Friday, October 16, 2015
A long-ago encounter: A fragmented, shifting self still in unsettled pieces from earlier impacts. More proximally, deep blue fingers with a tight grip. And in the midst of that, a wonderful stream of words that gets through, above, around, that twists into your deep-down molecular being and pulls you towards a new place. The words flow from a life radically unlike your own, but still they seep through your walls, still they seize you and move you and prod you forward.
The words describe a path, radical life made radical theory. They begin from experience in a profound way and knit self seamlessly into social such that the transformations they describe and hope to catalyze are powerfully personal but generously overflow the neoliberal self, political but deeper than we usually allow that word to go, in essence material but woven together with symbols and images that in places embrace a mysticism that would normally make you wary but that here somehow don't. The path begins from trauma, a shattering of illusions of cohesive self and narratives both comforting and confining. Then six more stages – unsettled in-between possibility; deep and despairing hopelessness; the call to new direction, binary categories overflowed, and reengagement with the social; renarration of self and the world; facing the bumps and barriers of the real; and enacting the spiritual activism of interconnected, engaged self-in-the-social.
The stream of words is an essay with the name "now let us shift ... the path of conocimiento ... inner work, public acts," penned by Gloria Anzaldúa – queer Chicana activist writer feminist, and both occupant and willfull transcender of those labels and many more.
The same text, re-encountered today after a reminder of its existence by its heavy citation in a book recently read: Not the same experience, of course. Hard work and time have produced a shift. You are less fragmented, and the fingers are less tight, less blue. Your need is less urgent and qualitatively different. Plus, because of all you have learned and because of new projects and goals, you read differently – even back then, you were drawn by its remarkable craft and approach to knowing the world, but now its potential to guide your journey takes a back seat to seeking ways for it to inform your work.

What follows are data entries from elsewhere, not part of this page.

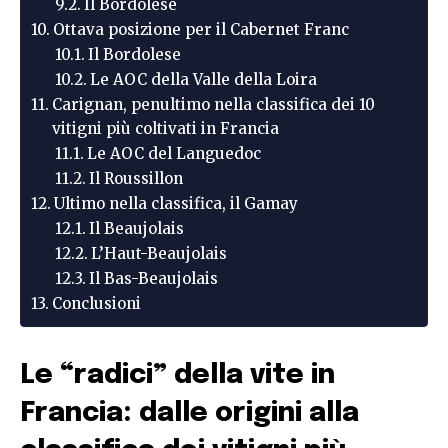
Il Bordolese
Ottava posizione per il Cabernet Franc
Il Bordolese
Le AOC della Valle della Loira
Carignan, penultimo nella classifica dei 10
vitigni più coltivati in Francia
Le AOC del Languedoc
Il Roussillon
Ultimo nella classifica, il Gamay
Il Beaujolais
L’Haut-Beaujolais
Il Bas-Beaujolais
Conclusioni
Le “radici” della vite in
Francia: dalle origini alla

And it can. It does not use the language of "encounter" which you have begun to favour, but central to the process of shifting consciousness it describes is the presence and pull of seemingly incommensurable perspectives, and developing the capacity to reject these binaries and learn from both as you walk the less-regulated hazy space between. It does not talk of learning about the world through relationships, exactly, but that is because relationality is pervasive rather than identifiably discrete -- the low points are low because of isolation, and the broadened and strengthened interconnectivity of outlook and stance and practice are the very essence of the return to the high.
Perhaps its biggest lesson for the work you contemplate today is that knowing is a fleshy, messy, painful thing. Who and what and where you are made you see knowing as cerebral, and however long ago you began trying to leave that misapprehension behind, it still creeps into how you think and act, and how you write about the world. You learn once more from the streatm of words that knowing is not only embodied, but that embodiment is no abstraction. You cannot write about knowing apart from the painful joyful journey, from embodiment as blood-and-guts, even from ensoulment, which you're not sure it is even possible to translate into the languages of your everyday.
Yet while the pull is perhaps not as strong, the personal resonance remains. Interconnectivity, pushing past constricting and hurtful norms, thinking across scales, self-in-the-social, the centering of listening, writing as a tool for re-creation of self – yes, all of these still compel you. Less urgency, though, means more space to reflect on what it means that she wrote from where she wrote, while you read from where you read. It would violate the very spirit of the words to think of it in a way that seeks an X that is permitted and a Y that is forbidden, and the shallow-left impulse to treat "privilege" as a quantitative metaphor is countered by the imperative in the piece itself to see past that hasty indicator to the complex relationality it indicates.
The circumstance of today's encounter: Distant from destabilizations past, yes. But not two months from a major death and a major move, and you do not feel like you are on quite the journey she describes. Are you heartless? In denial? More likely, you are who you are: Less fundamentally structurally in-between than Anzaldúa – not none at all, but much less – and therefore the grip of the known and the normative and the dominant yields more reluctantly, feels more like home even when it chafes, and is perhaps changed less often by the dramatic punctuated equilibrium of her path than the mostly slow, mostly steady, only occasionally dramatic trajectory away that your last two decades have enacted. Which is not to exoticize in-betweenness, nor to downplay the harms that transformative turmoil brings along with its benefits. Rather, it is to see this beautiful grounded theory-making as input and inspiration for making theory that begins from your ground, and that hopefully reaches beyond that beginning even a tenth as successfully as her words do.